## [PROMPT]
Without reproducing any picture, copy the records word for word.

[Dataset entries]
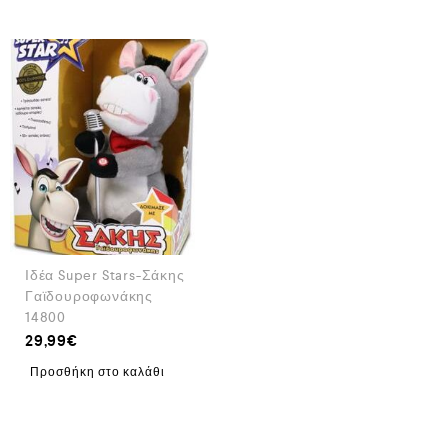
Ιδέα Super Stars-Σάκης
Γαϊδουροφωνάκης
14800
29,99
€
Προσθήκη στο καλάθι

## [RESPONSE BOX]
Ιδέα Super Stars-Σάκης
Γαϊδουροφωνάκης
14800
29,99
€
Προσθήκη στο καλάθι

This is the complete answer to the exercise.